The second part of the session introduced ways of implementing differentiated learning in a writing classroom. The chain tasks which involved groups of participants contributing to stories, poems or comic strips added fun to the learning and saw every participant engrossed in their expressions of creativity. The session concluded with the explanation that a differentiated classroom isn’t necessarily limited to individual activities alone but can also be made a reality with whole class as well as group activities. Energised participants filed out of the classroom submitting ‘Exit chits’ recording feedback on the model lesson, with minds full of plans of implementing the practice in their classrooms.
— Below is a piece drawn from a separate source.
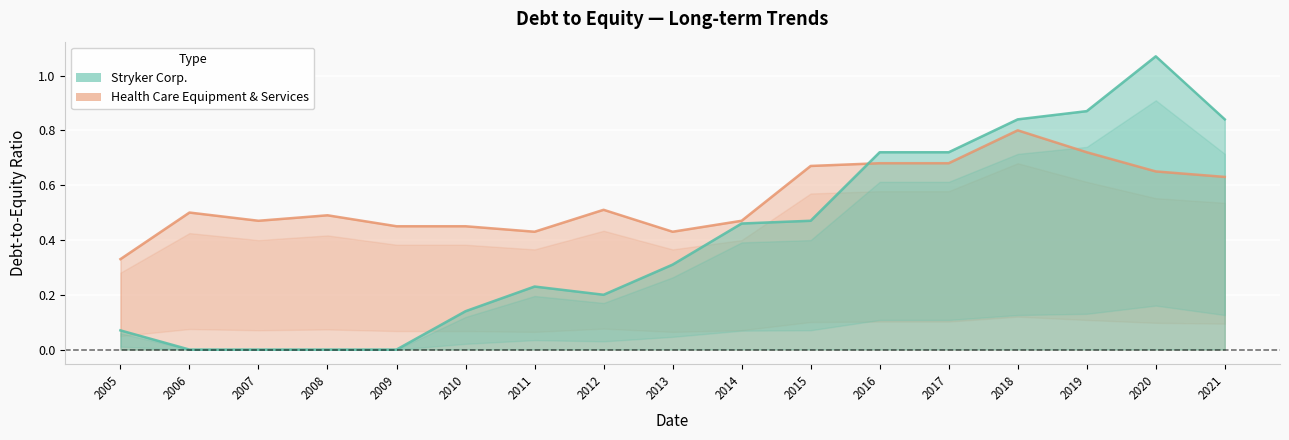

True or false: Stryker Corp. has a value of 0.3 at 2013.

True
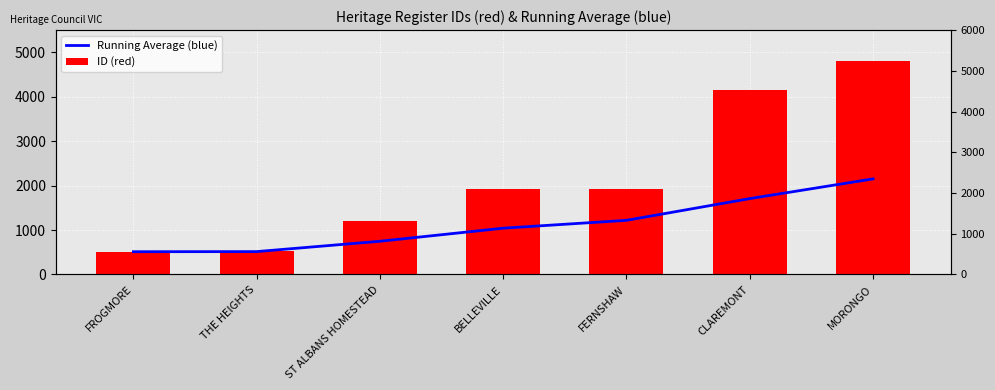

What position from the right is CLAREMONT?

2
Session 3 – Participants’ Demonstration Session

True to the theme, the last session of the workshop saw the wholehearted involvement of the participants. Inspired by the tasks used in the previous sessions, they came together in groups to implement differentiated learning in the classroom be it in the teaching of listening, speaking, reading, writing, vocabulary or grammar. The practising teachers and the simulated student audience had great fun in facilitating and participating in the activities. The resource persons also pitched in as students for these demonstration sessions. Some of activities such as a five-stage vocabulary quiz and rewriting the nouns and adverbs in a popular nursery rhyme witnessed even the resource persons in splits with uncontrollable laughter. Everyone made use of the opportunity to showcase their ideas. The demonstrations were followed by feedback from the resource persons. The session concluded with a discussion on the strategies to make such tasks feasible in their classrooms on a daily basis.



Valedictory Session

Vice-Chancellor Neerchal was the guest for the session. Ms. Neethu S. Kumar presented the report of the workshop, which was followed by the Vice-Chancellor’s valedictory address and the distribution of certificates. Two of the participants shared their experience of the workshop, appreciating the depth of Chinmaya Mission’s vision and the professionalism of the institutions that they had created. Mr. Saurabh Singanapalli proposed the vote of thanks. The workshop ended with a commitment from the participant teachers to attempt the techniques discussed at the workshop in their own classes.